“American in Paris” began with James Madison signing treaties and ended with Jim Morrison dying in a bathtub. Since then the identity has become more democratically available thanks to cheap flights, packaged vacations, semesters abroad, corporate job assignments and, more recently, Air BnB.
It’s never been my desire to think of myself as an “American in Paris” or call myself an “ex-pat.” Perhaps it’s a question of honesty. I wasn’t a doughboy or a G.I. and it was never my goal to be Gene Kelly, Ernest Hemingway or Henry Miller. There are people who’ve been here 40 years and don’t speak any French. Why? Maybe it’s a point of pride; maybe it’s a desire to remain a tourist forever. I guess I could understand both these positions. I haven’t sought out or purposely avoided the ex-pat community.
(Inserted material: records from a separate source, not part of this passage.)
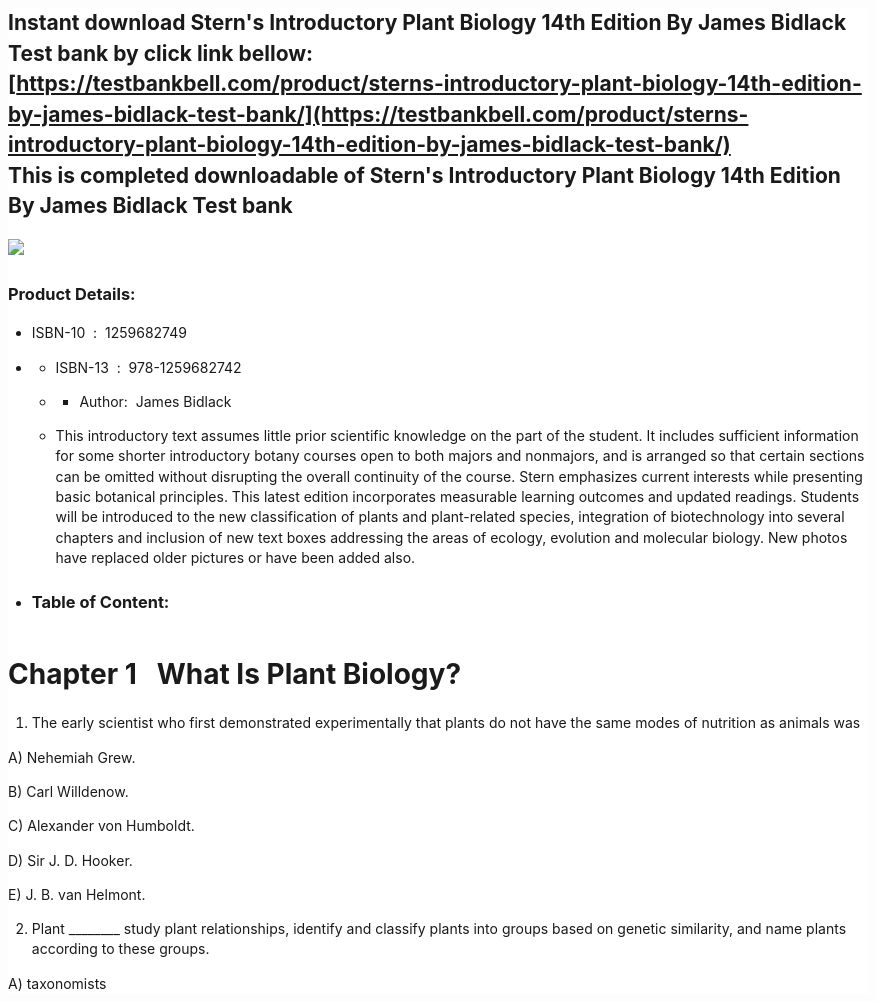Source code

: Instant download **Stern's Introductory Plant Biology 14th Edition By James Bidlack Test bank** by click link bellow:  
[https://testbankbell.com/product/sterns-introductory-plant-biology-14th-edition-by-james-bidlack-test-bank/](https://testbankbell.com/product/sterns-introductory-plant-biology-14th-edition-by-james-bidlack-test-bank/)  
This is completed downloadable of Stern's Introductory Plant Biology 14th Edition By James Bidlack Test bank
------------------------------------------------------------------------------------------------------------


![](https://testbankbell.com/wp-content/uploads/2023/05/Test_Bank_Sterns_Introductory_Plant_Biology_14th_Edition_By_James_Bidlack__51172.1568657977.jpg)
### Product Details:


* ISBN-10 ‏ : ‎ 1259682749
* * ISBN-13 ‏ : ‎ 978-1259682742
  * * Author:  James Bidlack
   
  * This introductory text assumes little prior scientific knowledge on the part of the student. It includes sufficient information for some shorter introductory botany courses open to both majors and nonmajors, and is arranged so that certain sections can be omitted without disrupting the overall continuity of the course. Stern emphasizes current interests while presenting basic botanical principles. This latest edition incorporates measurable learning outcomes and updated readings. Students will be introduced to the new classification of plants and plant-related species, integration of biotechnology into several chapters and inclusion of new text boxes addressing the areas of ecology, evolution and molecular biology. New photos have replaced older pictures or have been added also.
 
* ### Table of Content:

Chapter 1   What Is Plant Biology?
==================================





 1) The early scientist who first demonstrated experimentally that plants do not have the same modes of nutrition as animals was

A) Nehemiah Grew.


B) Carl Willdenow.


C) Alexander von Humboldt.


D) Sir J. D. Hooker.


E) J. B. van Helmont.





 2) Plant \_\_\_\_\_\_\_\_ study plant relationships, identify and classify plants into groups based on genetic similarity, and name plants according to these groups.

A) taxonomists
I don’t think it would be honest for me to speak of subjects like trips to vineyards, fine dining experiences, late nights of love and laughter in Montmartre, visits to prostitutes or ménage à trois, hunting trips to Africa, running with bulls in Pamplona or hanging out with destitute nobility. Here’s a recent and very memorable experience.
I enjoy taking walks through Paris. I often opt for streets or neighborhoods I’ve never visited before. But I also have certain places that I like to return to; Place Concorde is one. I get to it by crossing the Tuileries garden. It’s large, open to the sky; an Egyptian Obelisk is there, the Hotel de Crillon, the National Assembly (the French House of Representatives), a fountain. It’s especially beautiful at twilight. Recently Jeff Koons had a statue placed not far from the Place in honor of the victims of the Bataclan terrorist attack; I walked over, checked it out and took a photo for a friend.
I’d been walking for about 90 minutes and had almost arrived when I had a pressing need to use a restroom. Since I’ve been to Place de la Concorde many times I knew there were no cafés but that there was a public toilet not far from where the statue should be. These public toilets are very particular. They are gray oval structures about six feet deep, four feet wide and nine feet high with an automatic door. They have an irrigation system by which, after each use, they’re thoroughly cleaned. You can enter if the outside light is green. If the light’s yellow or blue, you must wait for it’s either occupied or being cleaned; finally, if it’s red, it means it is out of service. These structures are found all over the city. Usually they’re relatively clean.
I got to the toilet and the light was green, so I pushed the external open button, the door slid open, it looked clean so I walked in. I turned to press the “close the door” button and saw that someone had spread excrement all over the control panel as well as the emergency exit on the back of the door. I froze in place, disgusted. I was torn between my immediate biological urgency and the desire to leave. Suddenly, the door closed automatically. The decision was made. Trying to breathe as little as possible and with an extreme caution not to touch anything “I made water” as the expression goes. Fortunately I had some Kleenex in my pocket so I pressed the exit button and the door opened. I dropped the Kleenex on the floor and I left, feeling as unclean as a leper.
As I walked, I looked out before me at the world now gone suddenly insane as I tried to think who could’ve had such an idea? What hatred they must feel towards other people. Isn’t the world bad enough already? I walked, revolted, feeling like I was going to vomit at any second. I came to the end of the path; I looked up. There it was, Jeff Koons’ statue. I stood there and gazed upon it. And all the time I just kept asking myself: why?